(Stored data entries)

____________________

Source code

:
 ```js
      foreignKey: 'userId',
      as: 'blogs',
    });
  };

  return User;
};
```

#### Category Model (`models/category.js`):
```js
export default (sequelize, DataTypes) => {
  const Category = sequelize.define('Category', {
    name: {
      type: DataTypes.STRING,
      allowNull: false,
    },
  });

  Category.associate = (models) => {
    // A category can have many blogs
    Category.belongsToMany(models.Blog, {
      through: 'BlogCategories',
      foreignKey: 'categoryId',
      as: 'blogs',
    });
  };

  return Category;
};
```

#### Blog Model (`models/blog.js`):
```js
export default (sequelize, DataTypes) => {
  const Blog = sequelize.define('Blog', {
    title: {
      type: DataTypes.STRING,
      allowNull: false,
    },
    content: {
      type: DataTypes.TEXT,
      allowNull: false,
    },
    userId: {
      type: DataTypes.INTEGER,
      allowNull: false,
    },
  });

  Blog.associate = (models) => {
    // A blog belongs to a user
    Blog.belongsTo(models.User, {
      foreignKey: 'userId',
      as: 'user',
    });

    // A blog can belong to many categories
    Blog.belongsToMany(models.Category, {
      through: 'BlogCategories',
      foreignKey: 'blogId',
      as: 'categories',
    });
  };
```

____________________

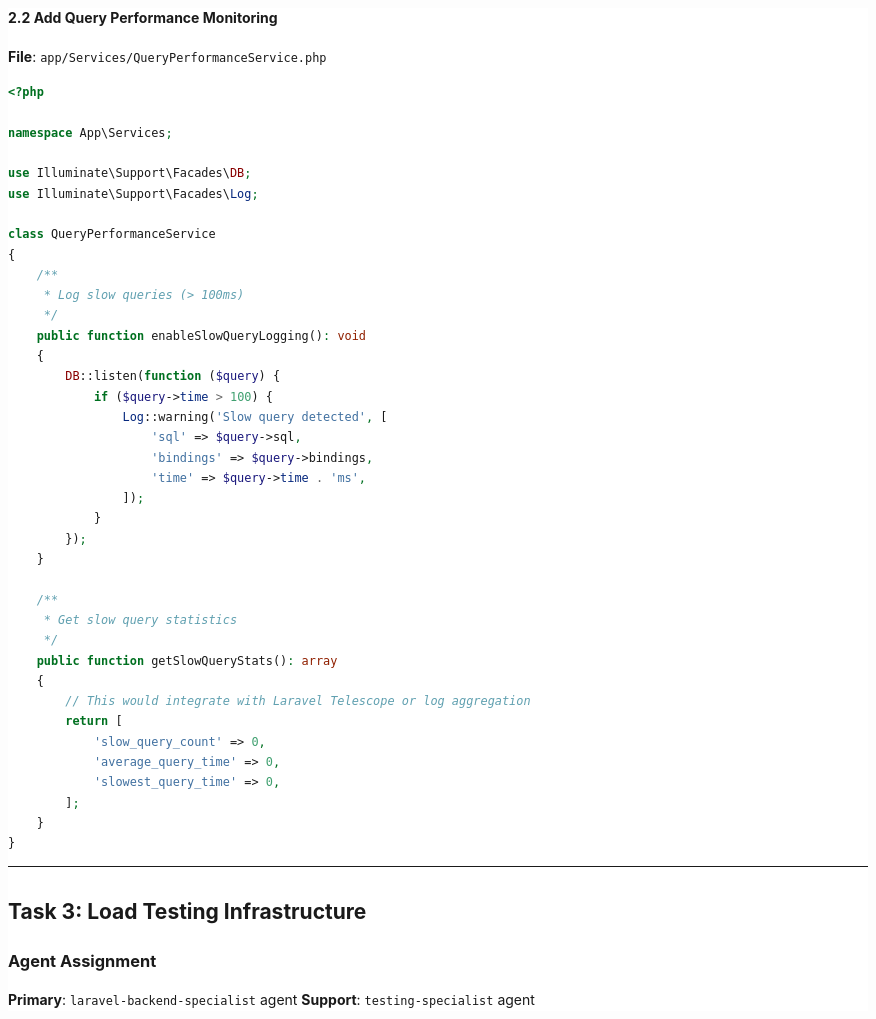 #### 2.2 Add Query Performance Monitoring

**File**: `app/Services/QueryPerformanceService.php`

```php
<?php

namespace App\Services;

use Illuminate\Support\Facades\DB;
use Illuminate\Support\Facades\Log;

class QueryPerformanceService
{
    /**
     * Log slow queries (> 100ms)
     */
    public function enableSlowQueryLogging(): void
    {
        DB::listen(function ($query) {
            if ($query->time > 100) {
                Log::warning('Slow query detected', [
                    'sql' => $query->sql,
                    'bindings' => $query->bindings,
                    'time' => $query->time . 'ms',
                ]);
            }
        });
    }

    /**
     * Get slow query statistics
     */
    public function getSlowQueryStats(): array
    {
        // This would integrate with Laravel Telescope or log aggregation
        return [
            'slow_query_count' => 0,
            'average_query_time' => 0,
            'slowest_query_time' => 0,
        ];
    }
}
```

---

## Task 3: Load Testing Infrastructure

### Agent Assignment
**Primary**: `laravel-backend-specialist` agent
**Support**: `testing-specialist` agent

____________________

- **ACTIVITY**:
The expected result is every line above containing the string "QueryPerformanceService".

- **SOLVED EXERCISE**:
**File**: `app/Services/QueryPerformanceService.php`
class QueryPerformanceService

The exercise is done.